**Activity**
The records below are to be copied exactly, with their pictures left out.

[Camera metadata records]
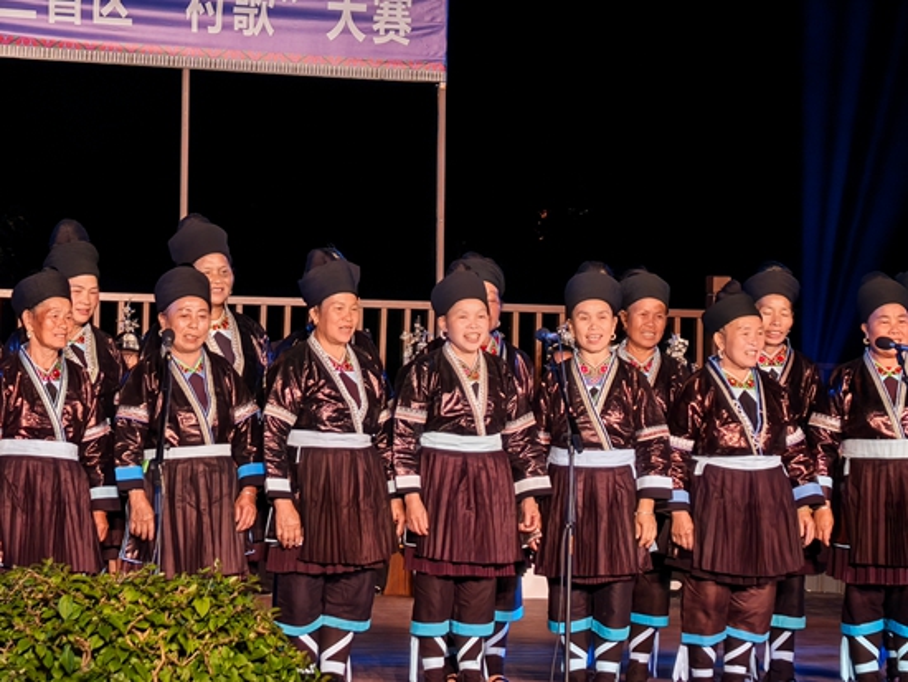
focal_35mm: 159
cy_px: 341
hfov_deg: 12.4
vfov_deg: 9.3
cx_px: 454
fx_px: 4172
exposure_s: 1/345
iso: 500
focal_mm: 15
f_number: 2.1
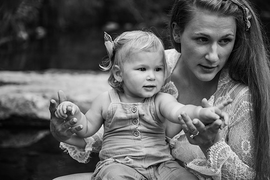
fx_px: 458
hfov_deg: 32.9
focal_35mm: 61
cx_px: 135
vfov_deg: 22.3
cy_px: 90
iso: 500
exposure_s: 1/1600
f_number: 2.8
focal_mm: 61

**Task solution**
focal_35mm: 159
cy_px: 341
hfov_deg: 12.4
vfov_deg: 9.3
cx_px: 454
fx_px: 4172
exposure_s: 1/345
iso: 500
focal_mm: 15
f_number: 2.1
fx_px: 458
hfov_deg: 32.9
focal_35mm: 61
cx_px: 135
vfov_deg: 22.3
cy_px: 90
iso: 500
exposure_s: 1/1600
f_number: 2.8
focal_mm: 61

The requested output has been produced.